I had two maids at the time one for the baby and the other to do my household chores.
When I got back from hospital, I explained to the maids that we were going to exclusively breastfeed the baby. During maternity leave, I taught the maid in charge of the child how to warm the milk, what time to feed the baby and how to clean the bottles.
While at work, I would also send the milk I had expressed using a boda boda cyclist, who knew my home.
By the time I had my second baby, initiating breastfeeding was easy. My husband was well-informed about feeding the baby, so even when I was away he did a good job.
I never took the foods like porridge that mothers are encouraged to take to increase breast milk. I only had a nutritious diet. Having to sit up in the middle of the night was a challenge. However, I realised it was the sweet and sour experience every mother faced so I never gave up.
Today, I am a contented mother because I gave my babies the best. They do not easily fall sick and we have been able to bond. Through breastfeeding, I was able to shed off pregnancy weight easily and my stomach is flat although I gave birth by caesarean.
The misconception that nursing makes woman’s breasts to sag beats me. How come nuns who never breastfeed, do not have firm breasts? Breasts sag as you age and not as a result of breastfeeding.
Do not give your baby formula; it may be nutritious, but it is not protective. Breastfeed your child one day at a time.
Tips for expressing breast milk
Breast milk is the best food for your baby. If you cannot be with your baby, their caregiver can still give them breast milk expressed by hand or using a pump.
How to express breast milk
In a comfortable place, relax and think about your baby.
Wash your hands with soap and water.
Put a warm cloth on your breasts for a few minutes.
Massage your breasts using your fingertips, make small circles and massage from your chest out to your nipple, moving around your breast.
If you are using a pump, follow the manufacturer’s directions.
Milk expression should never be painful and seek help if it does.
The amount of milk you will get when you express breast milk will depend on your supply, the pump and how relaxed you are.
2.Storing breast milk
Expressed breast milk is perishable and must be stored properly to prevent contamination.
Store your breast milk in hard plastic bottles or disposable nursing bags tightly capped after filling. Do not use ordinary plastic bags because they can crack when put in a freezer.
Put the amount of milk your baby takes in a feeding bottle. Freeze smaller portions for times when your baby may want extra milk.
Leave an inch of space in the bottle or nursing bag because breast milk expands when it freezes.
Never add fresh breast milk to frozen one.
Put the date and baby’s name on the container so that caregivers use the oldest milk first.
You can store breast milk in the refrigerator at 39° F or less for two days.
If you will not use it within 48 hours, freeze your breast milk. Frozen breast milk should be stored in the freezer where the temperature is at 0° F. It can be stored there for three to six months.
When travelling with bottles of breast milk, store them in a cooler with ice or ice packs.
3. Warming breast milk
Thawed, breast milk should be refrigerated and used within 24 hours.

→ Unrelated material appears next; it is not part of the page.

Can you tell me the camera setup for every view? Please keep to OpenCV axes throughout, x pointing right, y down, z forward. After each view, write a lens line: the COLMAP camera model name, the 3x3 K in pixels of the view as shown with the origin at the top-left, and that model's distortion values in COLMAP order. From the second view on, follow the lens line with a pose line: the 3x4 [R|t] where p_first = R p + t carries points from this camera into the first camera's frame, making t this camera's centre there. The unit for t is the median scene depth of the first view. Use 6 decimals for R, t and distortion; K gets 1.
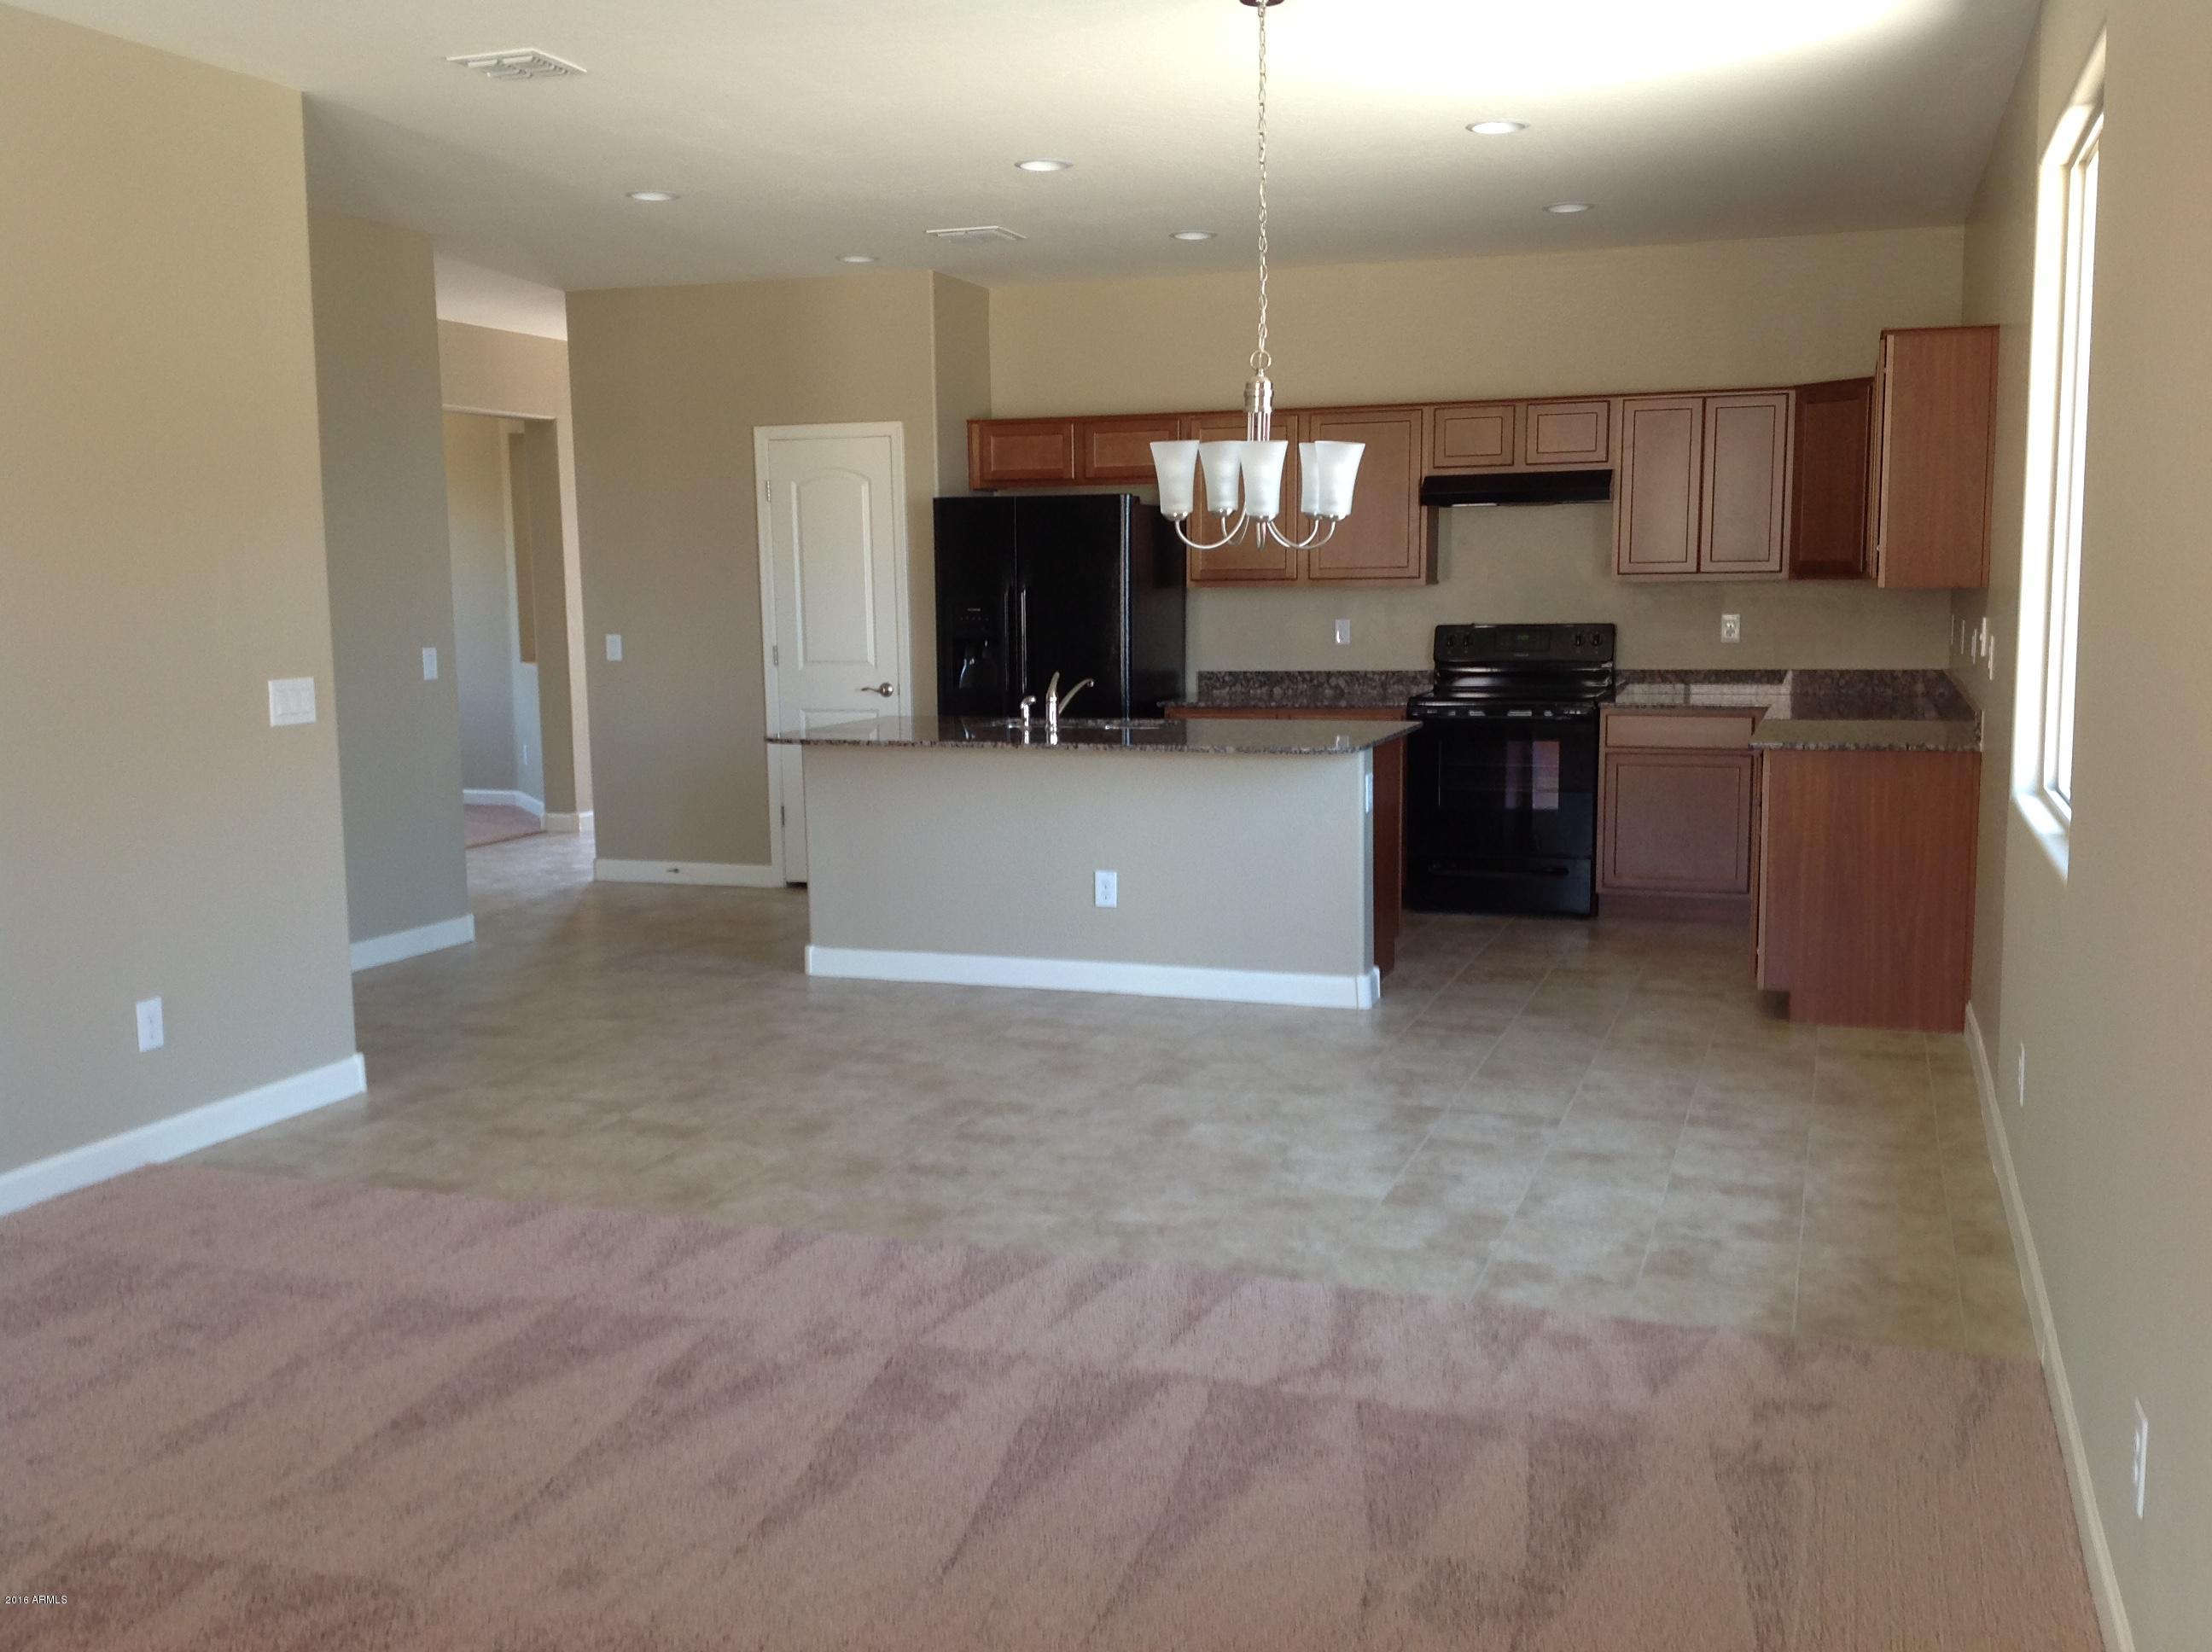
lens RADIAL K [[2134.2, 0, 1104.7], [0, 2134.2, 906.0], [0, 0, 1]] dist [0.071823, -0.675165]
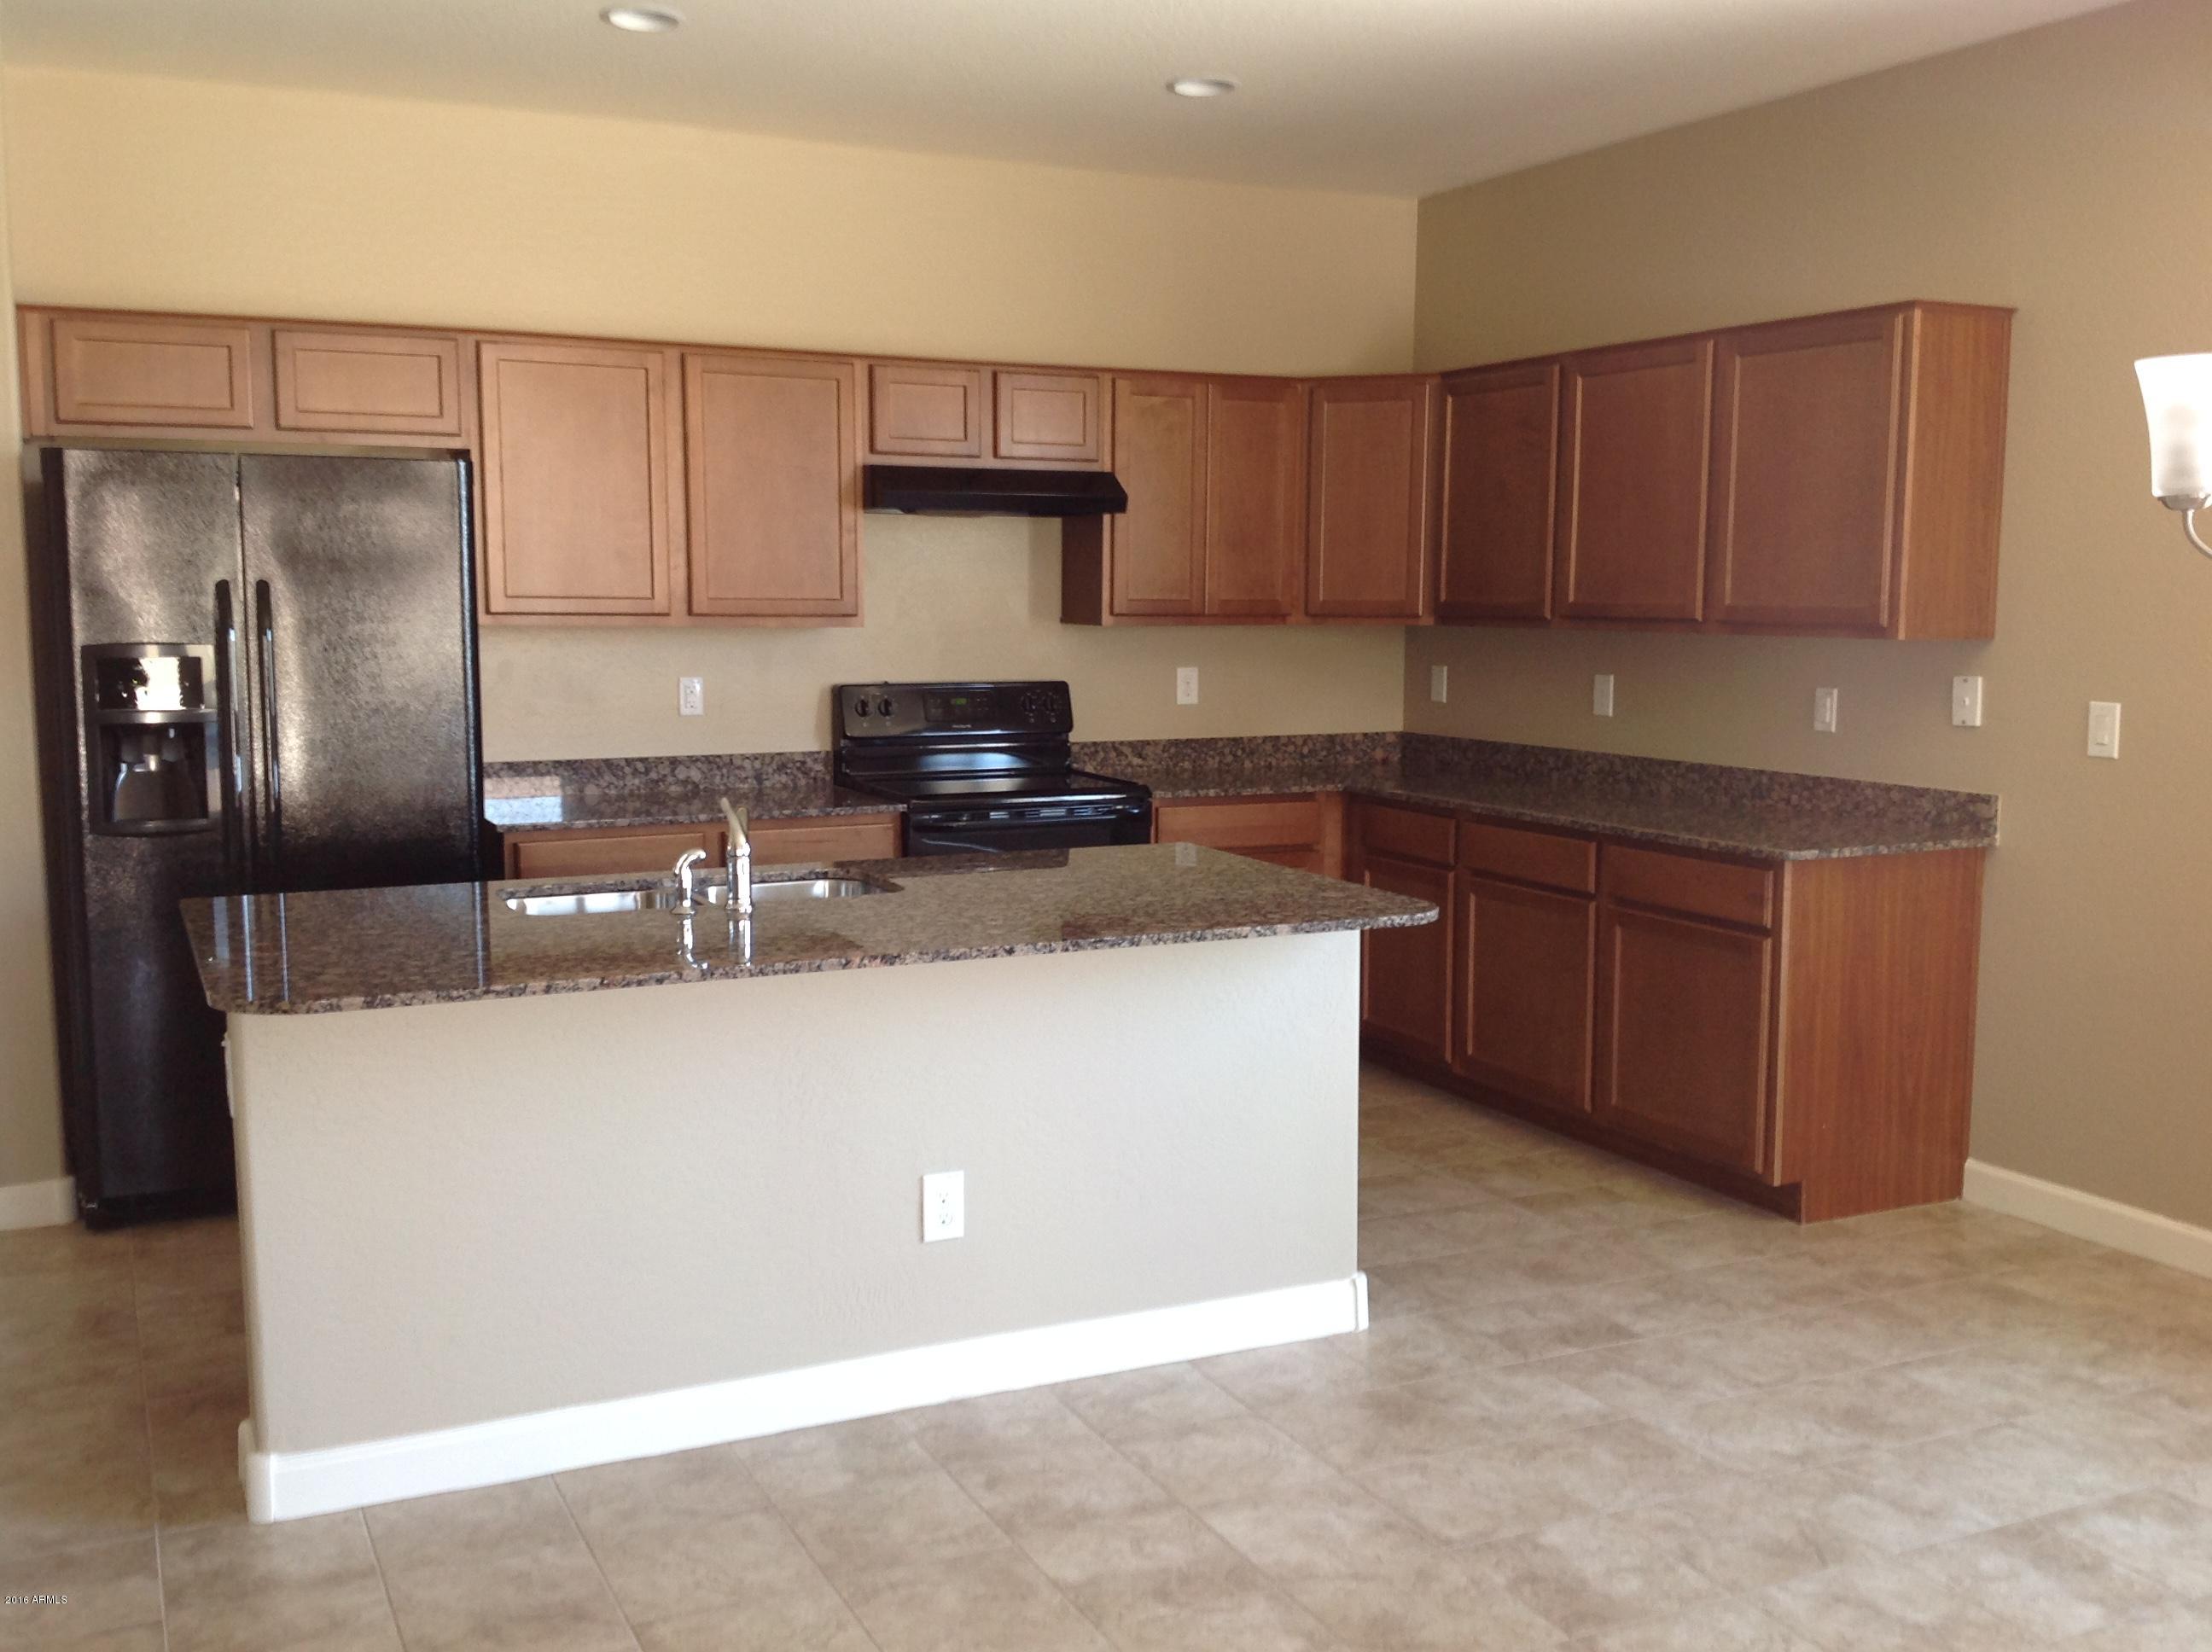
lens RADIAL K [[2079.9, 0, 1106.0], [0, 2079.9, 826.0], [0, 0, 1]] dist [-0.010945, -0.016556]
pose [[0.691116, -0.058894, 0.720340, -0.313762], [0.094052, 0.995528, -0.008842, -0.087131], [-0.716598, 0.073860, 0.693565, 0.579123]]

Put the bottle in a container with warm water. Shake to mix the fatty and watery layers as they separate when breast milk is stored.

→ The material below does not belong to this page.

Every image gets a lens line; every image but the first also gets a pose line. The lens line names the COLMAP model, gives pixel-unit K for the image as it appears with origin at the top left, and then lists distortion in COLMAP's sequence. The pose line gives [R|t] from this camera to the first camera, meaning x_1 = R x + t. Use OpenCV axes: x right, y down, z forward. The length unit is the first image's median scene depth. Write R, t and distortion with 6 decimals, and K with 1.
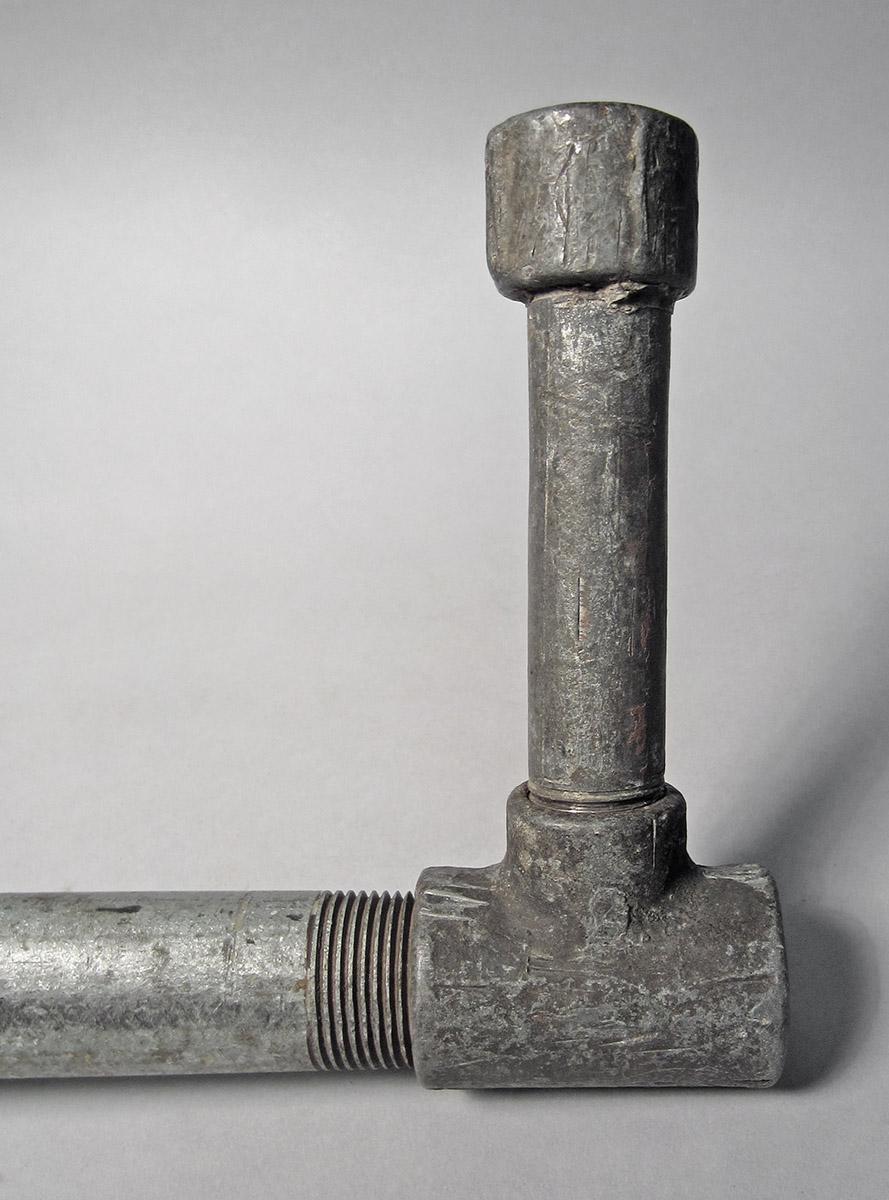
lens RADIAL K [[1412.7, 0, 447.3], [0, 1412.7, 600.6], [0, 0, 1]] dist [0.009526, 0.000000]
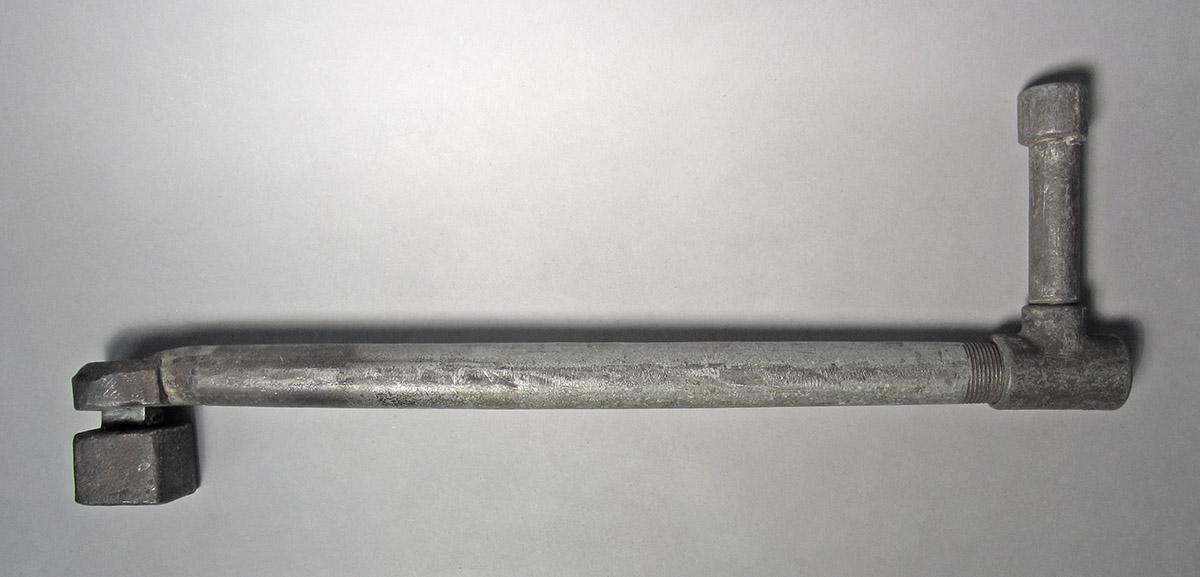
lens RADIAL K [[912.5, 0, 606.0], [0, 912.5, 284.5], [0, 0, 1]] dist [0.001520, 0.004081]
pose [[0.999867, 0.003541, -0.015905, -0.859163], [-0.006082, 0.986656, -0.162707, 0.435686], [0.015116, 0.162782, 0.986546, -0.979870]]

A void a lot of heat because it may damage the protective components of the milk, while vigorous shaking will cause the fat to separate.
Test the temperature by putting a few drops onto the inside of your wrist to ensure it’s not too hot for the baby.
Warm as only the amount of breast milk needed per feeding.
Once thawed, don’t refreeze breast milk.
Do not warm breast milk in a microwave. The milk may become very hot even though the bottle feels cool.